Exercise aim:
Rewrite the stretch of the blog post from "Anyway, here are" through "whenever I can.", replacing "dorks" with "nerds".
--- Selected extract Enclosed Below ---
Friday, October 20, 2006
Complaining is stupid, though. Now farmers, farmers should complain. I don't see how they make any money. On the street fruit is sold for so little. I don't even bargain. Although I did accidentally bargain with someone in the Kunming dialect the other day. He told me the price of some fruit, and I thought he said 2 kuai/kg. I said, “OK, OK, 2 kuai,” meaning that I wanted 1 kg worth. He sighed and said, “Fine, fine,” and proceeded to give me much more than a kg. That is when I realized I accidentally told him to make it cheaper.
When it rains, things are even cheaper because of the bad business. After a little shower today, I bought half a papaya (papayas are HUGE) for 1 kuai. 7.89 kuai, for those of you that don't know, is equal to about 1 us dollar. My friend got a bagful of these green veggies (currently un-translatable) for the same price. 1 kuai!!! It's ridiculous!
Well, what can I do now except to continue to live my bourgeois life? Of course, I still have to do lower class things such as ... killing my own cockroaches. Cockroaches that I find in the bathroom feasting on their fellow dead cockroaches. And that run away when I try (weakly) to beat them with rolled up paper. I also have to do things like buy my own food which my cheap nature finds to be extremely reasonable to buy.
Anyway, here are some pictures. My chinese friend Wang wei (doesn't that have an incredible ring to it?) has a camera and is camera crazy. Here are some pictures we've taken this week.
This is us being dorks. Those glasses are pretty cool though, right? Wang wei lives with four other younger people - his sister and cousin and their lovers. They eat together all the time. I basically live here as well, as I am always here and always eat here. In fact, I am here right now - I spent the day napping and then waking up and then hanging out on the computer (Wang wei, a bit of a computer genius, hooked us both up to the internet.) I'm not quite sure what the etiquette is for this situation. They don't really let me help, and so all I do is bring fruit over and take Wang wei out to dinner whenever I can.
We also took lots of pictures of Wang wei in my glasses.
After this dinner, Wang wei asked me if I wanted a smoke. I said, "Uh, no." He said, "Come on!!" It turned out to be this dried fruit candy. Ha, ha. And yes, taking a picture of this was my idea.
Last night, my friend Xialing, who was the assistant in our study abroad group, wanted to eat dinner with me. I invited Wang wei, and Xia ling's friend, a soldier in the Chinese army who also helps his lover run a yoga business, took us out. We went to dianci lake in Kunming, and ate beer-fried duck and had a lot of really good food, as well as interesting conversation. (It was mostly the soldier talking about politics, etc, and though I of course didn't understand all of it, I got the gist of some of the more juicy topics. He also asked me about America and American and Taiwanese views. He told me that Americans aren't really liked that much by a lot of Chinese people. But please, my blonde-haired, blue-eyed friends from Nebraska, please come visit me. I promise I won't try to sell you off on the black market for lots of money.) We also drove by rich houses, and the rather large villas of some Han villagers who have hit it big due to tourism. This is a picture us by the lake, although you can't really see it.
--- End of Enclosed Selected extract ---
--- Extracted data Enclosed Below ---
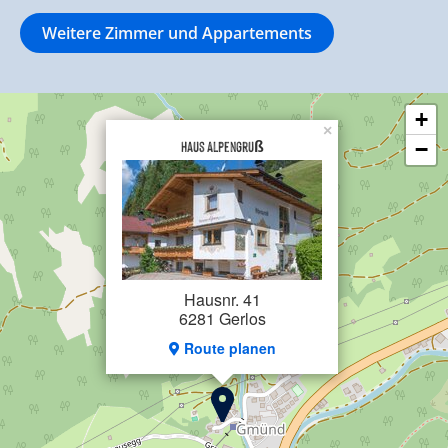
Weitere Zimmer und Appartements
+
×
Haus Alpengruß
−
Hausnr. 41
6281 Gerlos
Route planen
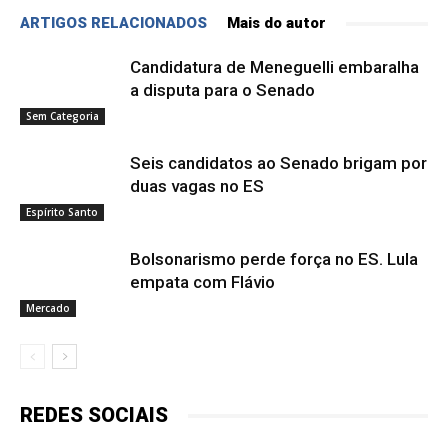
ARTIGOS RELACIONADOS
Mais do autor
Candidatura de Meneguelli embaralha
a disputa para o Senado
Sem Categoria
Seis candidatos ao Senado brigam por
duas vagas no ES
Espírito Santo
Bolsonarismo perde força no ES. Lula
empata com Flávio
Mercado
REDES SOCIAIS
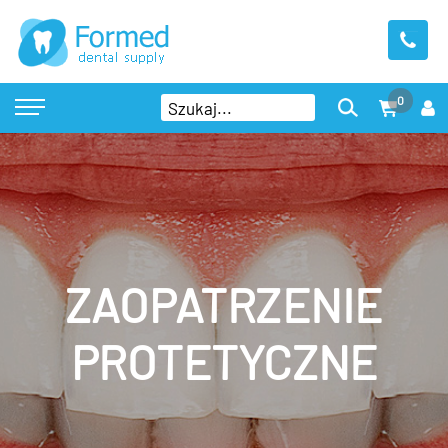
0
ZAOPATRZENIE
PROTETYCZNE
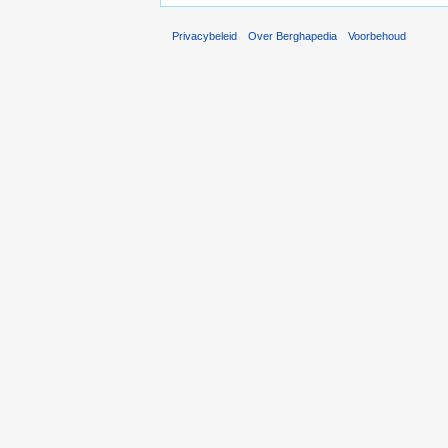
Privacybeleid
Over Berghapedia
Voorbehoud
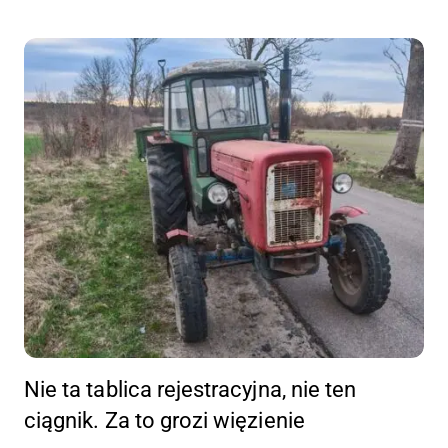
Nie ta tablica rejestracyjna, nie ten
ciągnik. Za to grozi więzienie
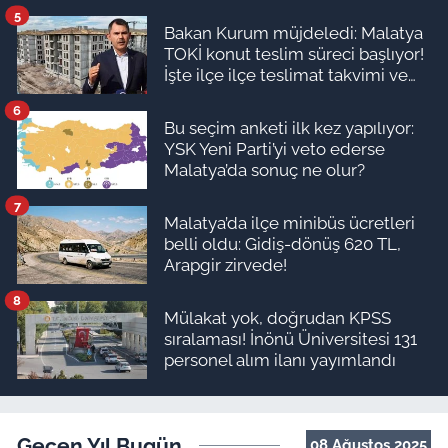
5
Bakan Kurum müjdeledi: Malatya
TOKİ konut teslim süreci başlıyor!
İşte ilçe ilçe teslimat takvimi ve
ödeme planı
6
Bu seçim anketi ilk kez yapılıyor:
YSK Yeni Parti’yi veto ederse
Malatya’da sonuç ne olur?
7
Malatya’da ilçe minibüs ücretleri
belli oldu: Gidiş-dönüş 620 TL,
Arapgir zirvede!
8
Mülakat yok, doğrudan KPSS
sıralaması! İnönü Üniversitesi 131
personel alım ilanı yayımlandı
Geçen Yıl Bugün
08 Ağustos 2025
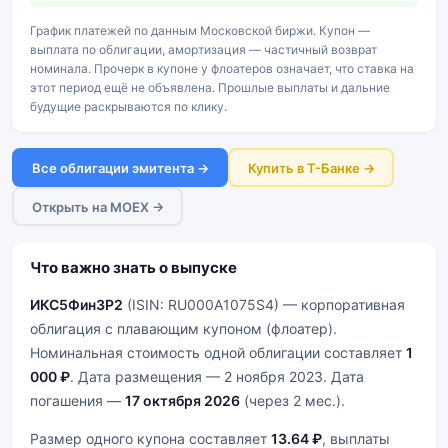
График платежей по данным Московской биржи. Купон —
выплата по облигации, амортизация — частичный возврат
номинала. Прочерк в купоне у флоатеров означает, что ставка на
этот период ещё не объявлена. Прошлые выплаты и дальние
будущие раскрываются по клику.
Все облигации эмитента →
Купить в Т-Банке →
Открыть на MOEX →
Что важно знать о выпуске
ИКС5Фин3P2
(ISIN: RU000A1075S4) — корпоративная
облигация с плавающим купоном (флоатер).
Номинальная стоимость одной облигации составляет
1
000 ₽
. Дата размещения — 2 ноября 2023. Дата
погашения —
17 октября 2026
(через 2 мес.).
Размер одного купона составляет
13.64 ₽
, выплаты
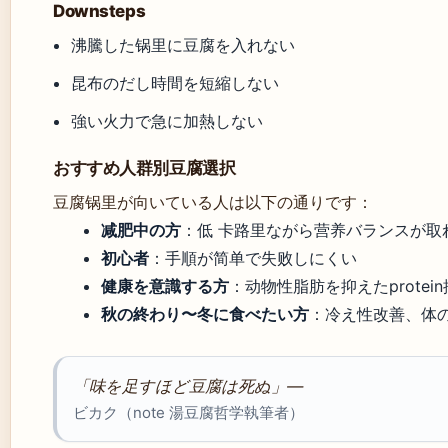
Downsteps
沸騰した锅里に豆腐を入れない
昆布のだし時間を短縮しない
強い火力で急に加熱しない
おすすめ人群別豆腐選択
豆腐锅里が向いている人は以下の通りです：
减肥中の方
：低 卡路里ながら营养バランスが取
初心者
：手順が简单で失败しにくい
健康を意識する方
：动物性脂肪を抑えたprotei
秋の終わり〜冬に食べたい方
：冷え性改善、体
「味を足すほど豆腐は死ぬ」—
ビカク（note 湯豆腐哲学執筆者）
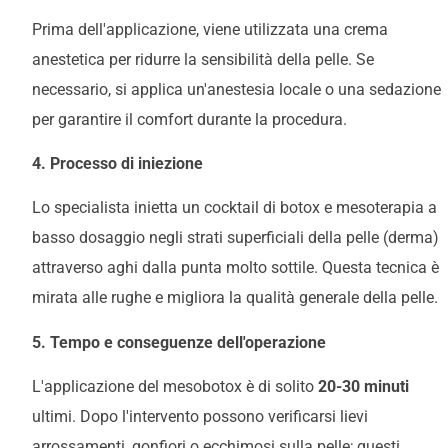
Prima dell'applicazione, viene utilizzata una crema
anestetica per ridurre la sensibilità della pelle. Se
necessario, si applica un'anestesia locale o una sedazione
per garantire il comfort durante la procedura.
4. Processo di iniezione
Lo specialista inietta un cocktail di botox e mesoterapia a
basso dosaggio negli strati superficiali della pelle (derma)
attraverso aghi dalla punta molto sottile. Questa tecnica è
mirata alle rughe e migliora la qualità generale della pelle.
5. Tempo e conseguenze dell'operazione
L'applicazione del mesobotox è di solito
20-30 minuti
ultimi. Dopo l'intervento possono verificarsi lievi
arrossamenti, gonfiori o ecchimosi sulla pelle; questi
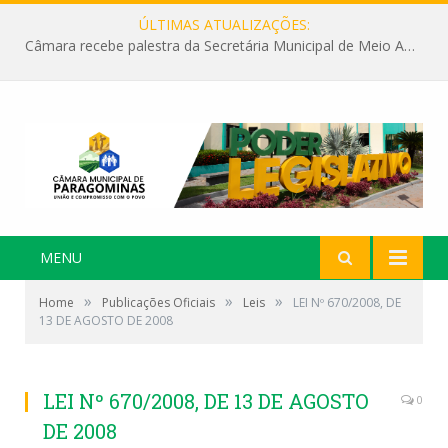
ÚLTIMAS ATUALIZAÇÕES:
Câmara recebe palestra da Secretária Municipal de Meio Ambiente sobre as ações da “SEMANA DO MEIO AMBIENTE”
MENU
»
»
»
Home
Publicações Oficiais
Leis
LEI Nº 670/2008, DE
13 DE AGOSTO DE 2008
LEI Nº 670/2008, DE 13 DE AGOSTO
0
DE 2008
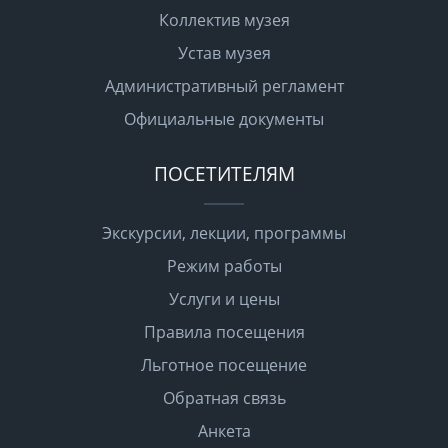
Коллектив музея
Устав музея
Административный регламент
Официальные документы
ПОСЕТИТЕЛЯМ
Экскурсии, лекции, программы
Режим работы
Услуги и цены
Правила посещения
Льготное посещение
Обратная связь
Анкета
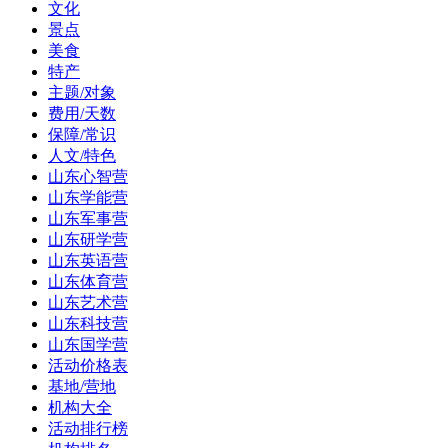
文化
景点
美食
特产
主题/对象
费用/天数
保障/常识
人文/特色
山东心智营
山东学能营
山东军事营
山东研学营
山东英语营
山东体育营
山东艺术营
山东科技营
山东国学营
活动价格表
基地/营地
机构大全
活动排行榜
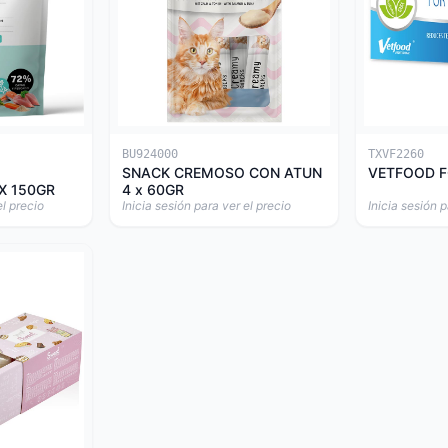
BU924000
TXVF2260
SNACK CREMOSO CON ATUN
VETFOOD F
X 150GR
4 x 60GR
el precio
Inicia sesión para ver el precio
Inicia sesión p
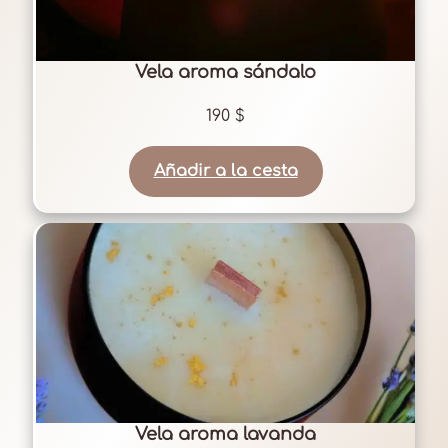
Vela aroma sándalo
190
$
Añadir a la cesta
Vela aroma lavanda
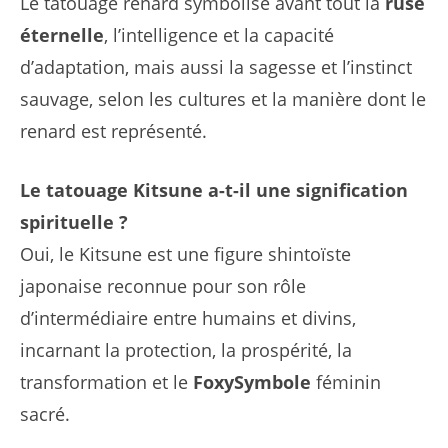
Le tatouage renard symbolise avant tout la
ruse
éternelle
, l’intelligence et la capacité
d’adaptation, mais aussi la sagesse et l’instinct
sauvage, selon les cultures et la manière dont le
renard est représenté.
Le tatouage Kitsune a-t-il une signification
spirituelle ?
Oui, le Kitsune est une figure shintoïste
japonaise reconnue pour son rôle
d’intermédiaire entre humains et divins,
incarnant la protection, la prospérité, la
transformation et le
FoxySymbole
féminin
sacré.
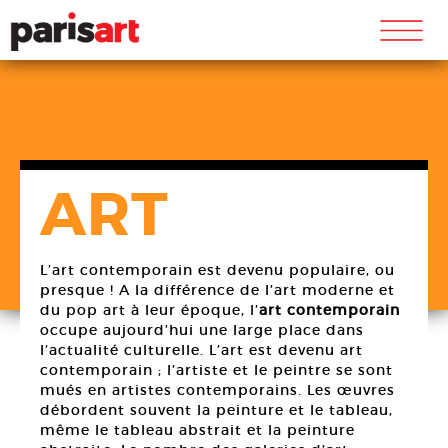
m
ART
L’art contemporain est devenu populaire, ou
presque ! A la différence de l’art moderne et
du pop art à leur époque, l’
art contemporain
occupe aujourd’hui une large place dans
l’actualité culturelle. L’art est devenu art
contemporain ; l’artiste et le peintre se sont
mués en artistes contemporains. Les œuvres
débordent souvent la peinture et le tableau,
même le tableau abstrait et la peinture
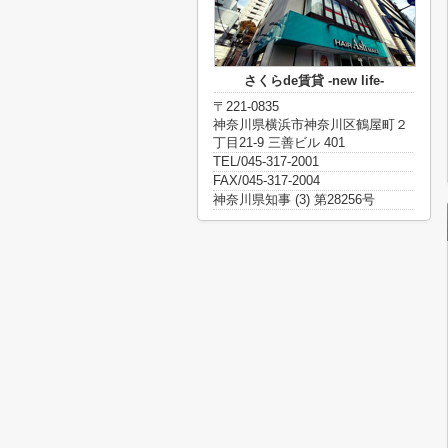
さくらde賃貸 -new life-
〒221-0835
神奈川県横浜市神奈川区鶴屋町２
丁目21-9 三善ビル 401
TEL/045-317-2001
FAX/045-317-2004
神奈川県知事 (3) 第28256号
--- End of Enclosed Extracted data ---
Response for this exercise:
Anyway, here are some pictures. My chinese friend Wang wei (doesn't that have an incredible ring to it?) has a camera and is camera crazy. Here are some pictures we've taken this week.
This is us being nerds. Those glasses are pretty cool though, right? Wang wei lives with four other younger people - his sister and cousin and their lovers. They eat together all the time. I basically live here as well, as I am always here and always eat here. In fact, I am here right now - I spent the day napping and then waking up and then hanging out on the computer (Wang wei, a bit of a computer genius, hooked us both up to the internet.) I'm not quite sure what the etiquette is for this situation. They don't really let me help, and so all I do is bring fruit over and take Wang wei out to dinner whenever I can.